### What you have to do
Rewrite these lines with every "private links" swapped for "hidden links", leaving everything else unchanged.

(Dataset entries)
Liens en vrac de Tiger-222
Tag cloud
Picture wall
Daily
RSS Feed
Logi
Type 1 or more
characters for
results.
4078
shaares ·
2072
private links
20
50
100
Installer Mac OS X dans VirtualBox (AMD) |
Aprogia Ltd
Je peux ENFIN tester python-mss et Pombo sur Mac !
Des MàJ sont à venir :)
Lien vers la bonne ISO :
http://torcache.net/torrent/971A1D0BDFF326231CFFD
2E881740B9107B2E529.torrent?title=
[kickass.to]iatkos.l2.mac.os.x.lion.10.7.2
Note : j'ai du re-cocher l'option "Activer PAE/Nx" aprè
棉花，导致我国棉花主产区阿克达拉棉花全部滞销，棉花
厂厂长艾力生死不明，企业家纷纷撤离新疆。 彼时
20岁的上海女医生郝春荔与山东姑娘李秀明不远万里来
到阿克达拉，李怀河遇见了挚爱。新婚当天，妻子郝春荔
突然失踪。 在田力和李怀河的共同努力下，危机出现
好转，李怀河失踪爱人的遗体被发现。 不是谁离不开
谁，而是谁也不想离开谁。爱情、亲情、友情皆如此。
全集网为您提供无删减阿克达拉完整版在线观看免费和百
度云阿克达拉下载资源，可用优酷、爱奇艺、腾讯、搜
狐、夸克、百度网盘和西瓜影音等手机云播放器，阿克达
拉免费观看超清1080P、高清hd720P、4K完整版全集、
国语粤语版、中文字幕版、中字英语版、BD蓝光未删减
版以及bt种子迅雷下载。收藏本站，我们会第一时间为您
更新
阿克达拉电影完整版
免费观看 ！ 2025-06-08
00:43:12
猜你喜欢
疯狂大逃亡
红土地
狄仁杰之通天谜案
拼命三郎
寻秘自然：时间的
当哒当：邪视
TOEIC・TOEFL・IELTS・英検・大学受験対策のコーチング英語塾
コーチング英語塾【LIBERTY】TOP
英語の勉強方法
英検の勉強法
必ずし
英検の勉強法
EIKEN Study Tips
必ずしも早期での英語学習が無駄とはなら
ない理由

### Solved exercise
Liens en vrac de Tiger-222
Tag cloud
Picture wall
Daily
RSS Feed
Logi
Type 1 or more
characters for
results.
4078
shaares ·
2072
hidden links
20
50
100
Installer Mac OS X dans VirtualBox (AMD) |
Aprogia Ltd
Je peux ENFIN tester python-mss et Pombo sur Mac !
Des MàJ sont à venir :)
Lien vers la bonne ISO :
http://torcache.net/torrent/971A1D0BDFF326231CFFD
2E881740B9107B2E529.torrent?title=
[kickass.to]iatkos.l2.mac.os.x.lion.10.7.2
Note : j'ai du re-cocher l'option "Activer PAE/Nx" aprè
棉花，导致我国棉花主产区阿克达拉棉花全部滞销，棉花
厂厂长艾力生死不明，企业家纷纷撤离新疆。 彼时
20岁的上海女医生郝春荔与山东姑娘李秀明不远万里来
到阿克达拉，李怀河遇见了挚爱。新婚当天，妻子郝春荔
突然失踪。 在田力和李怀河的共同努力下，危机出现
好转，李怀河失踪爱人的遗体被发现。 不是谁离不开
谁，而是谁也不想离开谁。爱情、亲情、友情皆如此。
全集网为您提供无删减阿克达拉完整版在线观看免费和百
度云阿克达拉下载资源，可用优酷、爱奇艺、腾讯、搜
狐、夸克、百度网盘和西瓜影音等手机云播放器，阿克达
拉免费观看超清1080P、高清hd720P、4K完整版全集、
国语粤语版、中文字幕版、中字英语版、BD蓝光未删减
版以及bt种子迅雷下载。收藏本站，我们会第一时间为您
更新
阿克达拉电影完整版
免费观看 ！ 2025-06-08
00:43:12
猜你喜欢
疯狂大逃亡
红土地
狄仁杰之通天谜案
拼命三郎
寻秘自然：时间的
当哒当：邪视
TOEIC・TOEFL・IELTS・英検・大学受験対策のコーチング英語塾
コーチング英語塾【LIBERTY】TOP
英語の勉強方法
英検の勉強法
必ずし
英検の勉強法
EIKEN Study Tips
必ずしも早期での英語学習が無駄とはなら
ない理由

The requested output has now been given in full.